Key challenges addressed by AgentOps

1. Complexity of agentic systems

Autonomous agents process tasks across a huge action space, requiring decisions at every step. This complexity requires advanced planning and monitoring mechanisms.

2. Observability requirements

High-stakes use cases such as medical diagnosis or legal analysis require detailed traceability. Compliance with regulations such as the EU AI Act further underlines the need for robust observation frameworks.

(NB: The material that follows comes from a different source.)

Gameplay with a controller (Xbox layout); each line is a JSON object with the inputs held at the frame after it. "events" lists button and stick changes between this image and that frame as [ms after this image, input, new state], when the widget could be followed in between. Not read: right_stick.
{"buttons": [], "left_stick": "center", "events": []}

3. Debugging and optimization

Identifying errors in multi-step workflows or assessing intermediate results is challenging without detailed traces of the agent’s actions.

4. Scalability and cost management

Scaling agents for production requires metrics such as latency, token usage, and operational costs to ensure efficiency without sacrificing quality.

Core features of AgentOps platforms

1. Create and customize agents

Developers can configure agents using a registry of components:

  • Roles: Define responsibilities (e.g. researcher, planner).
  • Handrails: Set restrictions to ensure ethical and trustworthy behavior.
  • Toolbox: Enable integration with APIs, databases or knowledge graphs.

Agents are built to interact with specific data sets, tools, and prompts while maintaining compliance with predefined rules.

2. Observability and tracking

AgentOps records detailed execution logs:

  • Tracks: Record every step in the agent’s workflow, from LLM calls to tool usage.
  • Spans: Break traces into detailed steps, such as fetching, generating embeds, or invoking tools.
  • artifacts: Keep track of intermediate outputs, memory states, and prompt templates to aid debugging.

Observability tools such as Langfuse or Arize provide dashboards that visualize these traces, allowing bottlenecks or errors to be identified.

3. Quick management

Rapid engineering plays an important role in the behavior of forming agents. Key features include:

  • Version control: Track iterations of prompts for performance comparison.
  • Injection detection: Identify malicious code or input errors within prompts.
  • Optimization: Techniques such as Chain-of-Thought (CoT) or Tree-of-Thought improve reasoning skills.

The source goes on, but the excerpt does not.